Begonnen hatte alles mit Chopins Etüde op. 25/11, die die beiden Meisterklassen-Studenten Vladimir Krajnews an der Musikhochschule Hannover zum Einspielen für die nächste Unterrichtsstunde zum Spaß synchron an zwei Konzertflügeln spielten – im Rahmen der Vorbereitung für den Internationalen Klavierwettbewerb in Seoul, wo beide erfolgreich solistisch antraten. Bernd Goetzke, Leiter der Klavierabteilung in Hannover, kam, sah und staunte – und hatte spontan die Idee, aus den beiden angehenden Pianisten ein Duo zu formen. Nach einer über die Maßen erfolgreichen Teststrecke – mit den Stationen Hochschulwettbewerb Hannover, Bellini-Wettbewerb und Tokio-Klavierduo-Wettbewerb im Zwei-Monats-Takt – stand der Entschluss fest, auf professioneller Basis als Duo weiterzumachen.

• Aufgabe: Wer kam laut der Seite auf die Idee, aus den beiden angehenden Pianisten ein Duo zu formen?

• Extrahierte Daten:
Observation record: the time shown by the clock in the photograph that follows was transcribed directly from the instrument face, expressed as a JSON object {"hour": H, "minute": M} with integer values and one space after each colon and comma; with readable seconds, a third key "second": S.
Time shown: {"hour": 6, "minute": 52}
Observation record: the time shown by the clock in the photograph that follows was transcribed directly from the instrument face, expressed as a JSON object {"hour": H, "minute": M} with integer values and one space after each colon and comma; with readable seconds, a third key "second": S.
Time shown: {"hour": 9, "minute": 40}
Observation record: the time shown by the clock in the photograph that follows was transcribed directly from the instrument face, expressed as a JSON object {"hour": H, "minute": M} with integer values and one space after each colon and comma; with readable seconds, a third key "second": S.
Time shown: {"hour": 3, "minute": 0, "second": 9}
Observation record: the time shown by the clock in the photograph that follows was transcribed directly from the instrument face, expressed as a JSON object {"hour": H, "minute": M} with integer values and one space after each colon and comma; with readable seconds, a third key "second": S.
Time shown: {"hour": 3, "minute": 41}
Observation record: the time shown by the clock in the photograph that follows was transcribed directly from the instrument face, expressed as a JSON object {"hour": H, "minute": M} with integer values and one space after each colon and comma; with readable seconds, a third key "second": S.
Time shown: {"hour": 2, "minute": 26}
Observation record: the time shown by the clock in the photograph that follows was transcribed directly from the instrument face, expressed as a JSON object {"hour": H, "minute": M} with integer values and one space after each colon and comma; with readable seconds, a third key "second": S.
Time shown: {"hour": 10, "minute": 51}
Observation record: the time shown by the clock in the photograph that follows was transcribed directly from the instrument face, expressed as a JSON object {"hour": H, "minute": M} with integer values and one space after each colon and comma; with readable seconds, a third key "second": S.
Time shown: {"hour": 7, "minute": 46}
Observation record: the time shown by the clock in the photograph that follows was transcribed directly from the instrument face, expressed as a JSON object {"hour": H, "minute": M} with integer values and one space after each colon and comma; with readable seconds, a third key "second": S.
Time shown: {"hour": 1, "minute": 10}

• Antwort zur Aufgabe: Bernd Goetzke, der Leiter der Klavierabteilung in Hannover.